Task instructions:
Repeat the records below exactly, leaving out any pictures.

• • • • • • •

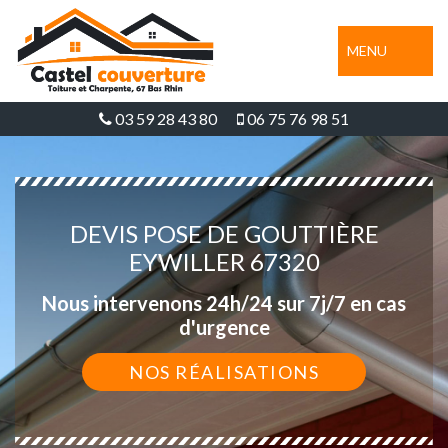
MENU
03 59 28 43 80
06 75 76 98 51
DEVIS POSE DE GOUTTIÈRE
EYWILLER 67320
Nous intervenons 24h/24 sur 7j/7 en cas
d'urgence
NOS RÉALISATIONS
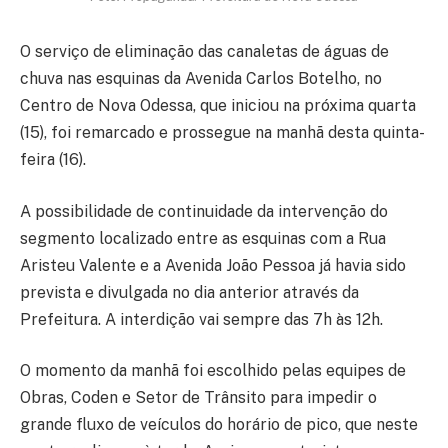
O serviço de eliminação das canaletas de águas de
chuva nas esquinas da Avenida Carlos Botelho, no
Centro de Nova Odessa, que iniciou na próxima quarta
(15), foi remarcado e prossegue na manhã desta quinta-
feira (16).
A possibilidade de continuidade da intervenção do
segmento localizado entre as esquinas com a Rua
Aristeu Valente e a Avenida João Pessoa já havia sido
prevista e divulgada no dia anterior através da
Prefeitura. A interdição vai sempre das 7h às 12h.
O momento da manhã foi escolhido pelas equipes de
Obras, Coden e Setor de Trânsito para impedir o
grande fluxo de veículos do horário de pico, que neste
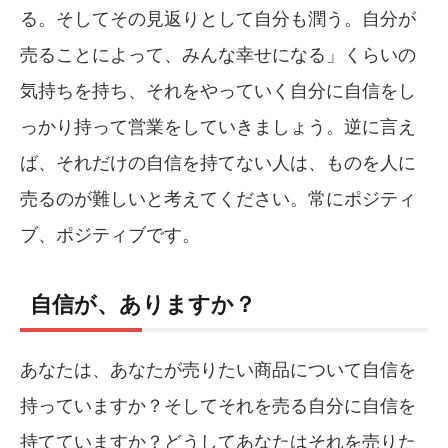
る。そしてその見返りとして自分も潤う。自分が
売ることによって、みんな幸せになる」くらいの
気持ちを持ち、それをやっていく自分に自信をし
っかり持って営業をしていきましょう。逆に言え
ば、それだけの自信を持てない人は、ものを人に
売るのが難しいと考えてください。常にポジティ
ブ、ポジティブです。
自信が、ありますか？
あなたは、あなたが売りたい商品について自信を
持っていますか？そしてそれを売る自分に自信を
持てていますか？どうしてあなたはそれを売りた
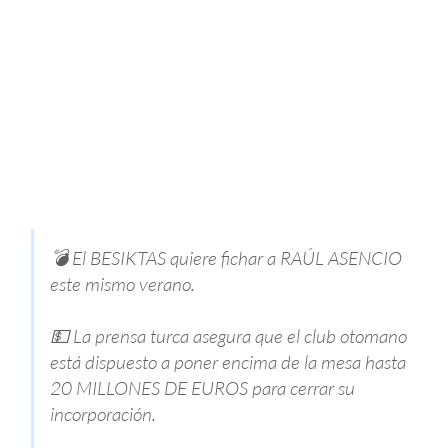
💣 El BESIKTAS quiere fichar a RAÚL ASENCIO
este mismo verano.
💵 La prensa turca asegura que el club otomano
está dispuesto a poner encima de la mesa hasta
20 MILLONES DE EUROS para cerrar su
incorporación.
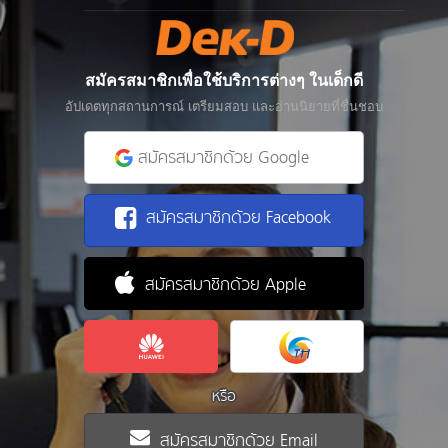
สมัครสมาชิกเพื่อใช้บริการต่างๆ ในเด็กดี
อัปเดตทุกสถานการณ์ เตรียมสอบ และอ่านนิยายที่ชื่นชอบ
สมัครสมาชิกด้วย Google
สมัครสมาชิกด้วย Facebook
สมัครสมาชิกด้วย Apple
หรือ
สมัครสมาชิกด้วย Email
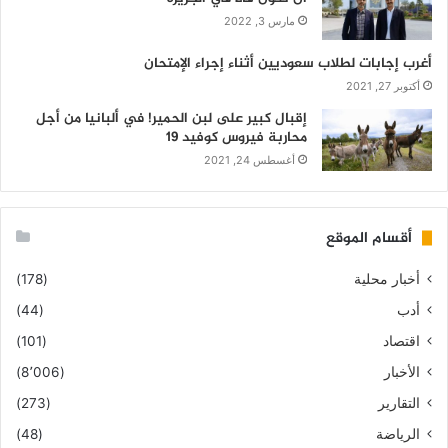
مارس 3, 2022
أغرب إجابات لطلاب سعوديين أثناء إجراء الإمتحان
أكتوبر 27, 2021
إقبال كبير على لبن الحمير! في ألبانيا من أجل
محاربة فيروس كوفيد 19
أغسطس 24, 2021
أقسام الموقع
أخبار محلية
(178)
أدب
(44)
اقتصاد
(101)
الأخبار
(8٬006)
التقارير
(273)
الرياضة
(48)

• • • • • • •

Result of this exercise:
MENU
03 59 28 43 80
06 75 76 98 51
DEVIS POSE DE GOUTTIÈRE
EYWILLER 67320
Nous intervenons 24h/24 sur 7j/7 en cas
d'urgence
NOS RÉALISATIONS
O serviço de eliminação das canaletas de águas de
chuva nas esquinas da Avenida Carlos Botelho, no
Centro de Nova Odessa, que iniciou na próxima quarta
(15), foi remarcado e prossegue na manhã desta quinta-
feira (16).
A possibilidade de continuidade da intervenção do
segmento localizado entre as esquinas com a Rua
Aristeu Valente e a Avenida João Pessoa já havia sido
prevista e divulgada no dia anterior através da
Prefeitura. A interdição vai sempre das 7h às 12h.
O momento da manhã foi escolhido pelas equipes de
Obras, Coden e Setor de Trânsito para impedir o
grande fluxo de veículos do horário de pico, que neste
る。そしてその見返りとして自分も潤う。自分が
売ることによって、みんな幸せになる」くらいの
気持ちを持ち、それをやっていく自分に自信をし
っかり持って営業をしていきましょう。逆に言え
ば、それだけの自信を持てない人は、ものを人に
売るのが難しいと考えてください。常にポジティ
ブ、ポジティブです。
自信が、ありますか？
あなたは、あなたが売りたい商品について自信を
持っていますか？そしてそれを売る自分に自信を
持てていますか？どうしてあなたはそれを売りた
💣 El BESIKTAS quiere fichar a RAÚL ASENCIO
este mismo verano.
💵 La prensa turca asegura que el club otomano
está dispuesto a poner encima de la mesa hasta
20 MILLONES DE EUROS para cerrar su
incorporación.
สมัครสมาชิกเพื่อใช้บริการต่างๆ ในเด็กดี
อัปเดตทุกสถานการณ์ เตรียมสอบ และอ่านนิยายที่ชื่นชอบ
สมัครสมาชิกด้วย Google
สมัครสมาชิกด้วย Facebook
สมัครสมาชิกด้วย Apple
หรือ
สมัครสมาชิกด้วย Email
مارس 3, 2022
أغرب إجابات لطلاب سعوديين أثناء إجراء الإمتحان
أكتوبر 27, 2021
إقبال كبير على لبن الحمير! في ألبانيا من أجل
محاربة فيروس كوفيد 19
أغسطس 24, 2021
أقسام الموقع
أخبار محلية
(178)
أدب
(44)
اقتصاد
(101)
الأخبار
(8٬006)
التقارير
(273)
الرياضة
(48)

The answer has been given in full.